Mechanism of the family 1 β-glucosidase from Streptomyces sp: Catalytic residues and kinetic studies

The Streptomyces sp. β-glucosidase (Bg13) is a retaining glycosidase that belongs to family 1 glycosyl hydrolases. Steady-state kinetics with p-nitrophenyl β-D-glycosides revealed that the highest kcat/KM values are obtained with glucoside (with strong substrate inhibition) and fucoside (with no substrate inhibition) substrates and that Bg13 has 10-fold glucosidase over galactosidase activity. Reactivity studies by means of a Hammett analysis using a series of substituted aryl β-glucosides gave a biphasic plot log kcat vs pKa of the phenol aglycon: a linear region with a slope of β1g = -0.8 for the less reactive substrates (pKa > 8) and no significant dependence for activated substrates (pKa < 8). Thus, according to the two-step mechanism of retaining glycosidases, formation of the glycosyl-enzyme intermediate is rate limiting for the former substrates, while hydrolysis of the intermediate is for the latter. To identify key catalytic residues and on the basis of sequence similarity to other family 1 β-glucosidases, glutamic acids 178 and 383 were changed to glutamine and alanine by site-directed mutagenesis. Mutation of Glu178 to Gln and Ala yielded enzymes with 250- and 3500-fold reduction in their catalytic efficiencies, whereas larger reduction (105-106-fold) were obtained for mutants at Glu383. The functional role of both residues was probed by a chemical rescue methodology based on activation of the inactive Ala mutants by azide as exogenous nucleophile.

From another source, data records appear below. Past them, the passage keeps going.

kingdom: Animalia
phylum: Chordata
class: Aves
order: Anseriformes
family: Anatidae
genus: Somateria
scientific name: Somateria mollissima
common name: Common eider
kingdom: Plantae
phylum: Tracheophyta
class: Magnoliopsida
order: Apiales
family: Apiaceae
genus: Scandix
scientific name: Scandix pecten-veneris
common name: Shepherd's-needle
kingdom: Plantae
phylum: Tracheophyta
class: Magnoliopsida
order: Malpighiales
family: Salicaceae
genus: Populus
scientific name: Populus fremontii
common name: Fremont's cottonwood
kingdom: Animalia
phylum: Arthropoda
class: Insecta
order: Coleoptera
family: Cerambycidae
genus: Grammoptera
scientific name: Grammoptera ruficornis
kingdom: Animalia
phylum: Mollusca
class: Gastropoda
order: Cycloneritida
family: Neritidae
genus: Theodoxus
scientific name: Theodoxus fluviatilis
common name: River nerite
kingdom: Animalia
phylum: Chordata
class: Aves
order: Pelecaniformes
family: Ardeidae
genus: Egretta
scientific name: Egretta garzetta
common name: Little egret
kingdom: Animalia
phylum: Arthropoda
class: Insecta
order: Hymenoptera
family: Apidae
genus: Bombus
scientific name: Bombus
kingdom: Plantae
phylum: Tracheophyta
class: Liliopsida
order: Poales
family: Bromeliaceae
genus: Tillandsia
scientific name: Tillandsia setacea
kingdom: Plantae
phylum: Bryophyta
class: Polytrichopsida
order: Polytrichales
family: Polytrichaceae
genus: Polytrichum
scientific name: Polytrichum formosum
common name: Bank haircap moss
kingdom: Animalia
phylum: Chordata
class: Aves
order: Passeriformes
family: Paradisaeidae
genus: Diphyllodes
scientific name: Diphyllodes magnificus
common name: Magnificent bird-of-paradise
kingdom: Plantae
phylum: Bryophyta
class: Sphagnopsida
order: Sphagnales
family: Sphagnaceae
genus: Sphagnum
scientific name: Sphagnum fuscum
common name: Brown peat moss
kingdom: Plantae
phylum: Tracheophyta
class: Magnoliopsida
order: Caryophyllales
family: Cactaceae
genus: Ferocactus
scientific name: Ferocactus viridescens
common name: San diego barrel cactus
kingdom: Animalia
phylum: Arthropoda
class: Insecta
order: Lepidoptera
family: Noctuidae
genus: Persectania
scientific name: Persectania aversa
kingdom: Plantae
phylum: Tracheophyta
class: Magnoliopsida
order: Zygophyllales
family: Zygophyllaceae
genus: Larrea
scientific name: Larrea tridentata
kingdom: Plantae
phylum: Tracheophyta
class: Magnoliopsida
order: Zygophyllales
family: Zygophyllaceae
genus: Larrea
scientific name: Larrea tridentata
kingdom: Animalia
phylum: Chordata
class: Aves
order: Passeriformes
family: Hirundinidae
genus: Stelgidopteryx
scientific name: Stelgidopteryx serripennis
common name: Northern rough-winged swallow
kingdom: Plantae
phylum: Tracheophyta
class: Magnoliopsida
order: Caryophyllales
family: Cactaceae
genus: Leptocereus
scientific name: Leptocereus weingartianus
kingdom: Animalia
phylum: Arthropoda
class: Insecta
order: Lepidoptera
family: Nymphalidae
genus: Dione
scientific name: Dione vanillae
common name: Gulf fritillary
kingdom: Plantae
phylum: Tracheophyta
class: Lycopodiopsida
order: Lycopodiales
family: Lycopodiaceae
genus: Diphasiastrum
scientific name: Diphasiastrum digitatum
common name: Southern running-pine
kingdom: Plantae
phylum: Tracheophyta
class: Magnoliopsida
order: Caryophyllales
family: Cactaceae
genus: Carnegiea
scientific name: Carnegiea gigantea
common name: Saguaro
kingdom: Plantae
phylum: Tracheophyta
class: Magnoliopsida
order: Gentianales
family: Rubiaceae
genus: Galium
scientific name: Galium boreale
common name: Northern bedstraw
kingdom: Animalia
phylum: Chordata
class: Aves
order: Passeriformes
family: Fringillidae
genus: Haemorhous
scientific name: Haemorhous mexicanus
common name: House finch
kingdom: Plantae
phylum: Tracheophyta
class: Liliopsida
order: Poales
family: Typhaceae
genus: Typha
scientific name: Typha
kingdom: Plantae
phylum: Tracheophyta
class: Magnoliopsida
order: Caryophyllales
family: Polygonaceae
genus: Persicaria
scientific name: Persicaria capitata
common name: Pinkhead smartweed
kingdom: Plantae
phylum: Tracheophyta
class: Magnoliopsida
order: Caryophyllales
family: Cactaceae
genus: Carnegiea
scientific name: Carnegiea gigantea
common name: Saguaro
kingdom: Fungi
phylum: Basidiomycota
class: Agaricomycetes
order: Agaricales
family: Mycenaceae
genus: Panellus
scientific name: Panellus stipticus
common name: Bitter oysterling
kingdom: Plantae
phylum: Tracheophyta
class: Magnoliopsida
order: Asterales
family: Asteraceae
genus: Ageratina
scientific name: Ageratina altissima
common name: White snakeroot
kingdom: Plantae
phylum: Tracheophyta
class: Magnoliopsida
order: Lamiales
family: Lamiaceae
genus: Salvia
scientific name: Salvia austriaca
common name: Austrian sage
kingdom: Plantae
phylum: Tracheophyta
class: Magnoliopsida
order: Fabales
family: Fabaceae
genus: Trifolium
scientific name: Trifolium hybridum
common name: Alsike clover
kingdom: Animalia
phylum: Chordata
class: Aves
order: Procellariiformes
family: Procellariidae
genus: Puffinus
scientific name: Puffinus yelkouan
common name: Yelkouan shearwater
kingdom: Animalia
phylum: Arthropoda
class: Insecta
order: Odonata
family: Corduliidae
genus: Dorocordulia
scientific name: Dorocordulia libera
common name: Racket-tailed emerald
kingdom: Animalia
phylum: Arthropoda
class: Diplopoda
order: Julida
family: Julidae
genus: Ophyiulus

The E178A mutant yielded the β-glucosyl azide adduct (by 1H NMR) with a 200-fold increase on kcat for the 2,4-dinitrophenyl glucoside but constant kcat/KM on azide concentration. On the other hand, the E383A mutant with the same substrate gave the α-glucosyl azide product and a 100-fold increase in kcat at 1 M azide. In conclusion, Glu178 is the general acid/base catalyst and Glu383 the catalytic nucleophile. The results presented here indicate that Bg13 β-glucosidase displays kinetic and mechanistic properties similar to other family 1 enzymes analyzed so far. Subtle differences in behavior would lie in the fine and specific architecture of their respective active sites.